Заповедная глушь. Голубой воздух неба промыт как стекло. Горит на вешнем солнце цинковая кровля оживленного панского дома, безжалостно сияет синий снег подточенных с исподу влагою сугробов, съедает его солнце, расширяя лоснящиеся черноземом проталины. Невыразимо сладкий запах источает освобожденная земля. Разлеглись на припеке борзые собаки Ашурковых, срываются с сарайных крыш ликующие воробьи, возбужденно чулюкает на дворе молодняк, звенит, струится по карнизам неудержимая вода, разгоняя по жилам веселую, шалую кровь, неугомонную, пока ее не отворит казачья шашка.
Незыблемая тишь, но будто перед сечей. Никакого подобия фронта от Багаевской до Егорлыцкой и от Сала до Маныча — в неоглядной степи, словно в небе одинокие редкие звезды, затерялись станицы и слободы.

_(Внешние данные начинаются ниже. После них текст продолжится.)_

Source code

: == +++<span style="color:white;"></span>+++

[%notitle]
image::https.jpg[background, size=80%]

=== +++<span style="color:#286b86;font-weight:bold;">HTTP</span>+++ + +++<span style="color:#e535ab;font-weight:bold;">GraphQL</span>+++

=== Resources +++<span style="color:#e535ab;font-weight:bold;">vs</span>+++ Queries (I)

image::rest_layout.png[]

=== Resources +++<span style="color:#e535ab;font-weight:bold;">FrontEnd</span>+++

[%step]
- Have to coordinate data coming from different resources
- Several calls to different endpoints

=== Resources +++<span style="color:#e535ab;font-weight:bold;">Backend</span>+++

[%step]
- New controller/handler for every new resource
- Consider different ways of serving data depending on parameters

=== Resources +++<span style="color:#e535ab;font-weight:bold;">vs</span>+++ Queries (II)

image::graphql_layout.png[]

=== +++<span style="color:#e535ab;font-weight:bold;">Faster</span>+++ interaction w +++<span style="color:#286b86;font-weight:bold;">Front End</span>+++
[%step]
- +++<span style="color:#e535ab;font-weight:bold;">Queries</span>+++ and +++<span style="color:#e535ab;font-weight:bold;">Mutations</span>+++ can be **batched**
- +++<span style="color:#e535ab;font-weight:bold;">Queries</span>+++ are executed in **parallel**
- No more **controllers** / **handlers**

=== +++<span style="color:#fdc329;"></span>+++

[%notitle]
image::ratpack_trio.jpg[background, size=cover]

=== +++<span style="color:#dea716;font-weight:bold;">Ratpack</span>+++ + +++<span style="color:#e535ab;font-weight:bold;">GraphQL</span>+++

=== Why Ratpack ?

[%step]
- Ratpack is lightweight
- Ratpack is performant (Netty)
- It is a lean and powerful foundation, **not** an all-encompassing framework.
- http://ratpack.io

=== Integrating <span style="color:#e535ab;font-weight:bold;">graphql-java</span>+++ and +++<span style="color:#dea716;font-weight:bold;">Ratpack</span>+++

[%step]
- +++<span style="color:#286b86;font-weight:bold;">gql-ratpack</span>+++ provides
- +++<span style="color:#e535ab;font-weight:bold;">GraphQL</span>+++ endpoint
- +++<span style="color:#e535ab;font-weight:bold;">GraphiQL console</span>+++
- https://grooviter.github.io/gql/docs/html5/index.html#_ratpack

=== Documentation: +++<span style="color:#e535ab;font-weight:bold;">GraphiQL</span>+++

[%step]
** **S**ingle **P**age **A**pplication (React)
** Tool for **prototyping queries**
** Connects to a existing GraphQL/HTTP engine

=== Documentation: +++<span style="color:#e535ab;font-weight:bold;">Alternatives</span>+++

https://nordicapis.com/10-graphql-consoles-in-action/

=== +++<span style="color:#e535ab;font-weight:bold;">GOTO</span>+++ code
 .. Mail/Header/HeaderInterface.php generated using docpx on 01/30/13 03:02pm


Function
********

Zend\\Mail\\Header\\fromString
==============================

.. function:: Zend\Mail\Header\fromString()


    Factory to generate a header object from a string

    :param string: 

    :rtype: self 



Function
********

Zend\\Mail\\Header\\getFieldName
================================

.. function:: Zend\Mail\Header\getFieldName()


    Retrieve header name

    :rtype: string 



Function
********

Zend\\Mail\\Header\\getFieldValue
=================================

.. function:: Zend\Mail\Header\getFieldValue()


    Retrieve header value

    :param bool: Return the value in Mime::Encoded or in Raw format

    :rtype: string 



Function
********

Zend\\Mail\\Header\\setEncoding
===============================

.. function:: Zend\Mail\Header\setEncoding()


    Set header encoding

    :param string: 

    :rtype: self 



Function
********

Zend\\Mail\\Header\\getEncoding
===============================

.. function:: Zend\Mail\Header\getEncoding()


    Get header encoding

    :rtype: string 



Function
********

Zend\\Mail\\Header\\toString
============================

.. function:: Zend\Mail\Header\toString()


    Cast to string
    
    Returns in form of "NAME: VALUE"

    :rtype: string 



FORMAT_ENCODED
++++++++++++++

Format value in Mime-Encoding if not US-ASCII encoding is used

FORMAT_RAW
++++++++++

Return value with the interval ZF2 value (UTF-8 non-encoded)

По ту сторону Маныча — красные: богатая Великокняжеская, Платовская, Большая Мартыновка, Большая Орловка. А по эту, родную, — сплошь белые, а вернее казачьи, враждебные: Веселый, Проциков, Багаевская, Мечетинская, Егорлыкская. Ушли на юг Попов, Мамантов, Гнилорыбов, а с ними самые непримиримые к Советам казаки Багаевского юрта; огромное же большинство задонских казаков сидели по домам, не беря ничью сторону и до срока гадая, с чем пожалует новая власть, но то была не выжидательная чуткость нищих, стерегущих милостыню, не безысходная покорность травоядных, а угрюмо-холодная настороженность волков.
Еще не полки, но многочисленные, до двух сотен, дружины самообороны были собраны в каждой казачьей станице и хуторе, пока почти не покидавшие родных пределов и неохотно выступавшие друг другу на подмогу. В мужицких слободах и хуторах формировались красные отряды, во многих же селениях вперегонки друг с другом нарождались две враждующие силы — будто в стенках на Масленицу разделялся народ: один вставали за Советы, другие — за свободный тихий Дон, а третьи колебались, припрятав под застрехами винтовки.